Porque é que a água que bebemos se tornou um grande problema de saúde pública?
Há poucos anos, abríamos a torneira sem questionar. Hoje, beber água em França é motivo de preocupação. Este ato vital e quotidiano tornou-se o reflexo de uma crise mais vasta: a de um recurso há muito considerado puro, agora poluído pela atividade humana. Da fonte ao copo, o que sabemos realmente sobre a água que consumimos? E como chegamos a este ponto?
Poluição difusa, persistente e subestimada
Pesticidas, nitratos, metais pesados, microplásticos, resíduos de medicamentos, disruptores endócrinos... A lista de contaminantes da água potável cresce ano após ano, em linha com as descobertas científicas. Actualmente, a França enfrenta a contaminação generalizada das suas águas subterrâneas e de superfície. Estima-se que mais de 10 milhões de pessoas consumam água sem garantia de cumprimento das normas sanitárias.
As áreas mais afetadas? Regiões agrícolas (Centro-Vale do Loire, Borgonha, Occitânia, Franche-Comté), mas também áreas industriais (como Gard e Normandia) e ainda as áreas em redor dos aeroportos, onde os PFAS, apelidados de "poluentes eternos", permeiam o solo. O trítio também é encontrado perto de centrais nucleares e microplásticos até mesmo em água engarrafada.
Água da torneira, água engarrafada: duas realidades muito diferentes
Metade da água da torneira provém de águas subterrâneas e metade de águas superficiais (rios, lagos, ribeiros). É tratada, monitorizada e desinfetada. A sua qualidade é regida por aproximadamente 40 parâmetros, mas estes não abrangem todos os potenciais poluentes. Algumas moléculas, como os metabolitos de pesticidas ou os medicamentos, ainda são mal monitorizadas.
Quanto à água engarrafada, as suas regulamentações são paradoxalmente menos rigorosas. A água mineral, por definição natural e supostamente pura, não pode ser tratada. No entanto, várias marcas utilizam filtros ilegalmente para descontaminar fontes contaminadas. Os escândalos eclodiram em 2024, principalmente em torno da Nestlé, que continuou a comercializar água poluída sob o pretexto da pureza.
A vigilância é ainda muito deficiente
Hoje, os sistemas de controlo dependem fortemente da automonitorização dos produtores de água, sejam eles públicos ou privados. As agências regionais de saúde, que deveriam verificar estes dados, carecem de recursos. Acima de tudo, a lista de substâncias testadas varia de região para região: nada pode ser encontrado simplesmente porque ninguém está à procura.

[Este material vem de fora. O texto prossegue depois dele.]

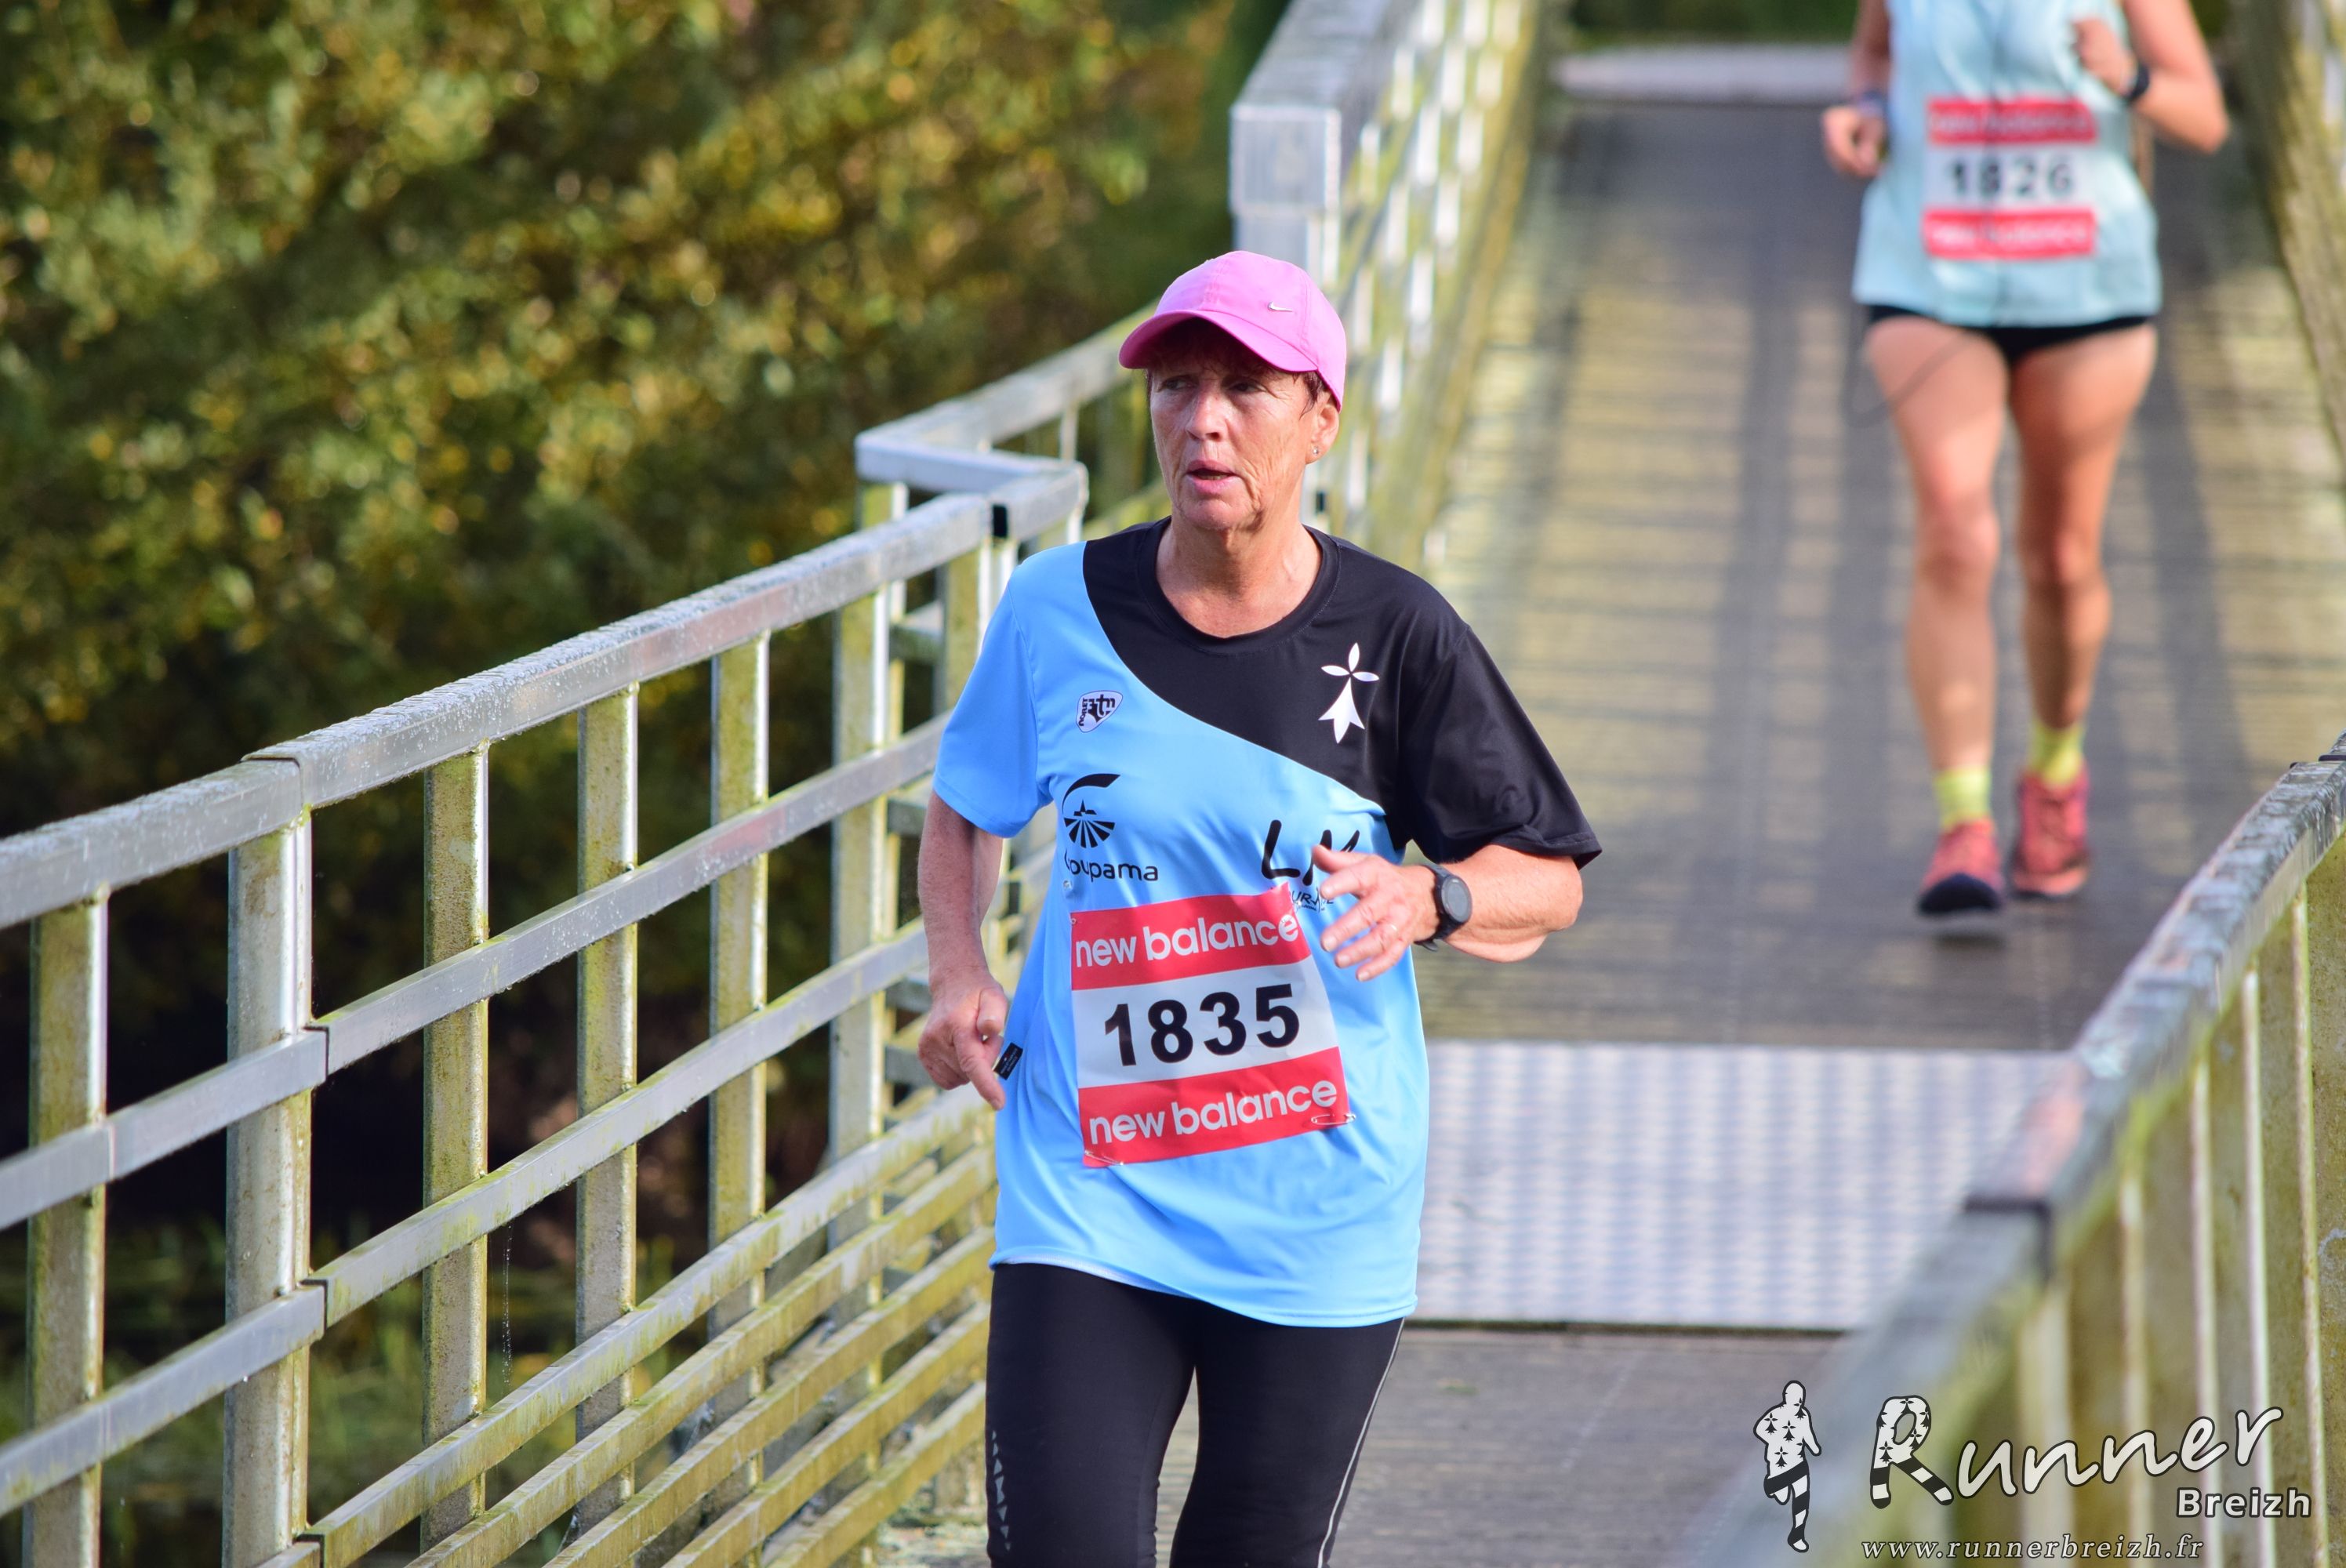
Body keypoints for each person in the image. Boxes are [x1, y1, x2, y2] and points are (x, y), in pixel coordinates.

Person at [913, 249, 1598, 1567]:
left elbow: (1549, 877)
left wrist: (1431, 893)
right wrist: (957, 975)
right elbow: (964, 806)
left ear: (1320, 419)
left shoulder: (1398, 635)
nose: (1203, 421)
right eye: (1176, 387)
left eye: (1244, 388)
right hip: (1092, 1187)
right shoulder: (1058, 606)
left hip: (1315, 1212)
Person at [1820, 0, 2225, 916]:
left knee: (2061, 557)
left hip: (2085, 289)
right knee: (1955, 536)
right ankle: (1962, 823)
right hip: (1929, 278)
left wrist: (2126, 76)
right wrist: (1865, 112)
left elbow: (2203, 118)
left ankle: (2054, 774)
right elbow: (1873, 55)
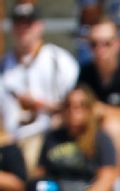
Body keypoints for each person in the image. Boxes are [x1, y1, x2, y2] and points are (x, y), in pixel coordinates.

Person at [35, 86, 119, 191]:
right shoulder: (52, 138)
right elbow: (40, 175)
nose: (74, 111)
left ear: (90, 109)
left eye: (81, 106)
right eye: (69, 105)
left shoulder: (101, 139)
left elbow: (106, 180)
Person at [1, 3, 80, 169]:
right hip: (9, 140)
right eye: (18, 24)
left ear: (39, 26)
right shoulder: (4, 65)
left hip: (47, 136)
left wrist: (39, 104)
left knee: (30, 155)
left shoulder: (58, 60)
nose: (23, 29)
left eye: (28, 24)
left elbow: (76, 105)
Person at [77, 18, 120, 181]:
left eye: (106, 43)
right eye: (94, 44)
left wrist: (102, 110)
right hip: (93, 128)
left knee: (113, 127)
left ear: (118, 44)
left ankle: (115, 185)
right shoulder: (85, 73)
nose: (100, 49)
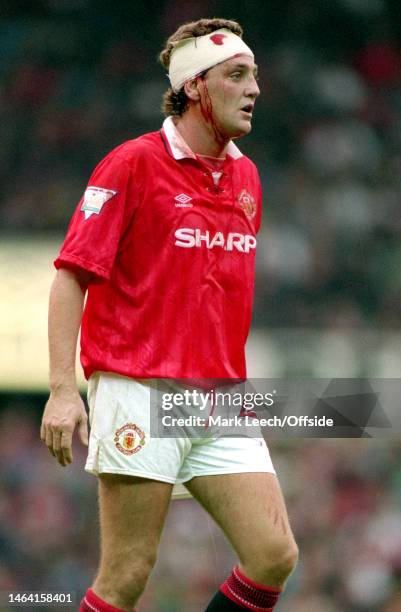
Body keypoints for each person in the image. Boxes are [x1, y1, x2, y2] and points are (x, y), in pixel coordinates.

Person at [40, 17, 298, 612]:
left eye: (255, 75)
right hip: (138, 385)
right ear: (195, 89)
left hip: (220, 396)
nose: (255, 88)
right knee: (127, 577)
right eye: (237, 75)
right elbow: (70, 275)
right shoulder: (130, 164)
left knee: (274, 556)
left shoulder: (247, 176)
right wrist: (61, 389)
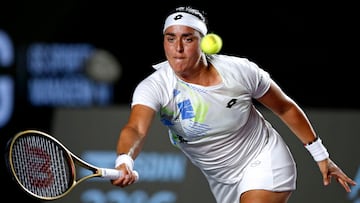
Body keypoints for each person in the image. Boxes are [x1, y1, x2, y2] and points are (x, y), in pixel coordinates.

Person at [111, 6, 357, 203]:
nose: (177, 49)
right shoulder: (154, 86)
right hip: (221, 180)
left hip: (263, 158)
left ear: (203, 42)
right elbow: (136, 129)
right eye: (170, 38)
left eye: (188, 39)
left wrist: (321, 156)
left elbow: (284, 107)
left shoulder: (240, 71)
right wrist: (125, 160)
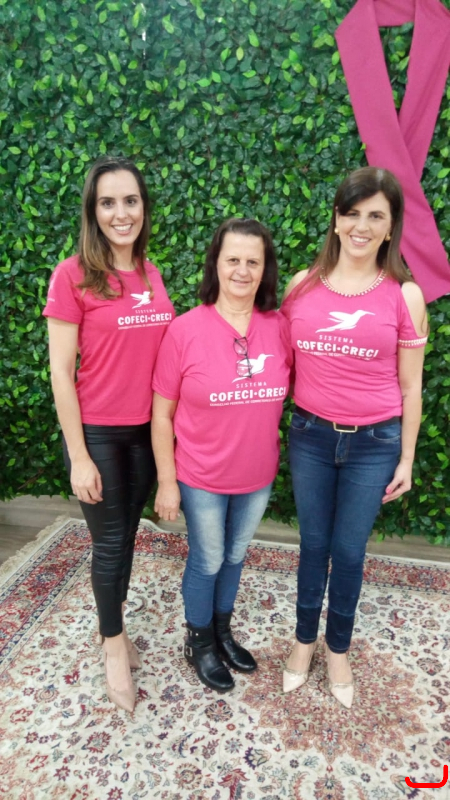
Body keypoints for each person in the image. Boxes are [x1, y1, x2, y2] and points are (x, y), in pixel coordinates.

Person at [281, 167, 427, 708]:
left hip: (374, 445)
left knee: (348, 550)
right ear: (337, 218)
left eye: (375, 216)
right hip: (311, 436)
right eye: (352, 213)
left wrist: (406, 457)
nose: (361, 226)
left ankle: (337, 648)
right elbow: (280, 363)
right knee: (313, 545)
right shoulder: (302, 285)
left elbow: (411, 387)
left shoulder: (405, 295)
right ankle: (303, 641)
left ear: (390, 228)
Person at [44, 156, 174, 712]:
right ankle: (114, 645)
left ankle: (112, 623)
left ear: (144, 208)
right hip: (98, 433)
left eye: (130, 201)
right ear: (92, 211)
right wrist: (78, 456)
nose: (121, 213)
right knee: (111, 541)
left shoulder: (150, 273)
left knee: (126, 536)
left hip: (147, 433)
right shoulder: (72, 275)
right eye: (108, 202)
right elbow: (60, 372)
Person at [151, 218, 292, 692]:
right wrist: (167, 482)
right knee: (208, 559)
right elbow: (162, 414)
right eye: (233, 259)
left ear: (265, 269)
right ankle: (199, 641)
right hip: (201, 476)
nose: (242, 270)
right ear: (215, 263)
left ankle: (222, 632)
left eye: (253, 261)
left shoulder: (279, 328)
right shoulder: (184, 330)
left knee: (234, 556)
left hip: (257, 475)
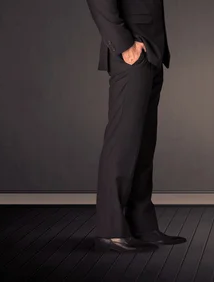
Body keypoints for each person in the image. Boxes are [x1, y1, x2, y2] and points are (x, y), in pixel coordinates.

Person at [86, 0, 186, 252]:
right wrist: (123, 44)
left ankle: (142, 226)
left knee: (142, 143)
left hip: (152, 49)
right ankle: (110, 231)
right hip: (131, 50)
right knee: (123, 143)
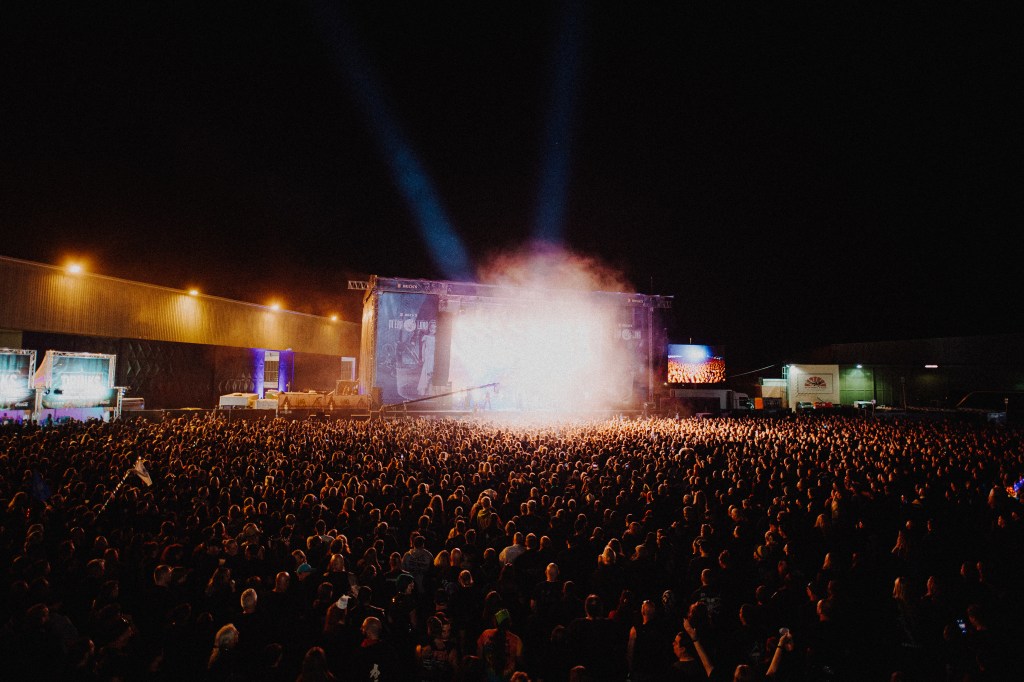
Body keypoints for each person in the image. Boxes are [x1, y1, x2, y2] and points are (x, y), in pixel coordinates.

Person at [477, 608, 523, 682]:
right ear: (510, 623)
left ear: (495, 622)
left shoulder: (485, 634)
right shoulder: (516, 640)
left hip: (488, 678)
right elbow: (520, 661)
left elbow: (479, 657)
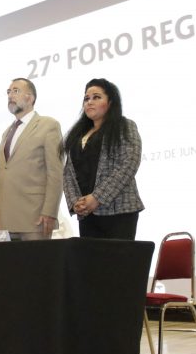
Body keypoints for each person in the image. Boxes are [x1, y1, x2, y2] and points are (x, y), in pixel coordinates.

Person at [62, 78, 144, 240]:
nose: (89, 102)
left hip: (119, 211)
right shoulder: (78, 135)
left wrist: (97, 198)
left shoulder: (125, 126)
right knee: (90, 265)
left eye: (96, 97)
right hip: (87, 214)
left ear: (111, 102)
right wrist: (75, 202)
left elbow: (129, 163)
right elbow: (68, 173)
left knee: (117, 264)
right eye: (86, 98)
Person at [0, 78, 63, 239]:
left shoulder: (48, 125)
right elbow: (3, 175)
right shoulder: (7, 132)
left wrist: (50, 212)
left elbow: (56, 172)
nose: (11, 95)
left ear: (30, 97)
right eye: (9, 92)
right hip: (6, 220)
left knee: (36, 264)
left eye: (16, 91)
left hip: (35, 218)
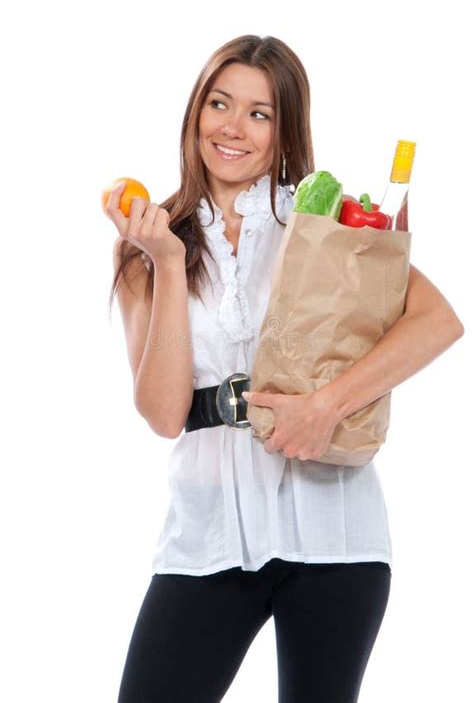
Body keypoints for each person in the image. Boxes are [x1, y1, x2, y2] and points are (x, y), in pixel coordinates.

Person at [105, 35, 464, 703]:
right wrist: (169, 263)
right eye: (219, 103)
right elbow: (161, 413)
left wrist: (326, 405)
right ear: (195, 112)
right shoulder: (149, 248)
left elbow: (438, 320)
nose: (232, 128)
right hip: (208, 533)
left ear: (284, 129)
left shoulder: (321, 220)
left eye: (259, 113)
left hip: (334, 528)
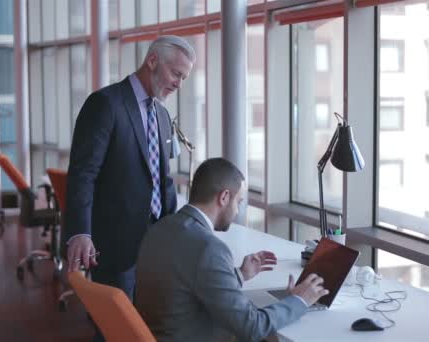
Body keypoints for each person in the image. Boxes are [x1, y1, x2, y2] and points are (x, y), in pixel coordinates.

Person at [135, 158, 329, 342]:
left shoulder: (160, 228)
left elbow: (187, 284)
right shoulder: (209, 249)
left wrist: (240, 274)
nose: (238, 212)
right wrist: (299, 301)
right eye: (240, 202)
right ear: (224, 197)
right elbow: (252, 327)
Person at [64, 36, 195, 302]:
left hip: (157, 244)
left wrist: (180, 227)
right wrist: (80, 231)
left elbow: (162, 179)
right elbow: (83, 173)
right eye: (175, 73)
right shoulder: (105, 103)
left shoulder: (161, 115)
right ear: (152, 60)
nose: (178, 84)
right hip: (116, 244)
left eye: (183, 78)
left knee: (145, 324)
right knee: (115, 328)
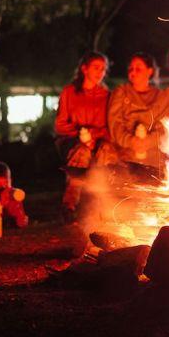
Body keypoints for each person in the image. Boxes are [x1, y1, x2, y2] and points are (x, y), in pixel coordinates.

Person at [54, 51, 117, 221]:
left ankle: (106, 204)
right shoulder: (69, 92)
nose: (100, 72)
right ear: (84, 69)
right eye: (96, 67)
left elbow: (109, 126)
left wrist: (93, 137)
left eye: (103, 69)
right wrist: (81, 135)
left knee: (107, 151)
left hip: (98, 140)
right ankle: (69, 205)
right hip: (72, 140)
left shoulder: (106, 96)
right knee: (81, 153)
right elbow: (60, 124)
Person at [108, 52, 169, 172]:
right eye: (131, 69)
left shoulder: (160, 96)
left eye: (138, 69)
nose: (133, 72)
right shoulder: (121, 92)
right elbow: (115, 123)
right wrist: (130, 141)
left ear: (149, 71)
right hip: (125, 150)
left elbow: (164, 127)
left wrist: (148, 142)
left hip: (153, 153)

Os avanços tecnológicos permitem agora detetar mais de 1.000 compostos diferentes numa única água potável. Mas quais deles são realmente perigosos? Devido à falta de dados sobre a saúde, muitas substâncias ainda escapam à regulamentação.
Quais os riscos para a saúde?
Cancros, perturbações do desenvolvimento, doenças neurodegenerativas... Os estudos começam a mostrar que, mesmo em doses baixas, certos poluentes podem ter efeitos na saúde, sobretudo em casos de exposição crónica. Os riscos são maiores para as crianças e para as grávidas.
Os nitratos, por exemplo, estão associados a distúrbios da tiroide. Certos antifúngicos, presentes na água em doses infinitesimais, demonstraram efeitos alarmantes no desenvolvimento neurológico em laboratório. Os cocktails poluentes representam um problema adicional: os seus efeitos combinados são ainda muito pouco compreendidos.
Devemos entrar em pânico? Não. Mas devemos agir? Sim.
Embora a grande maioria da água permaneça em conformidade com os padrões atuais, estes padrões podem ser questionados. Em alguns países, os limites permitidos são até 30 vezes mais rigorosos. A França, no entanto, parece estar atrasada. Os acontecimentos recentes demonstram-no: face à escala da poluição, as autoridades preferem por vezes alterar os padrões em vez de tomar medidas drásticas.
Os próprios produtores de água estão preocupados. Sem os meios técnicos para medir determinados poluentes, vêem-se expostos a responsabilidades criminais difíceis de assumir. Alguns, como o sindicato Atlantique Eau, optaram pela transparência, informando os utilizadores. Mas isso não acontece em todos os setores.
Que soluções para o amanhã?
Informar. Investir. Tratar na fonte. Isto exige uma transformação profunda da nossa relação com a água. Precisamos de repensar a agricultura, proibir os produtos mais tóxicos, proteger as zonas de captação, modernizar as estações de tratamento e, sobretudo, harmonizar os controlos e os limites.
A água é um bem comum. Deve ser gerida como tal, com rigor, transparência e vontade política. Porque, mais do que nunca, a água que bebemos reflete o estado do mundo em que vivemos.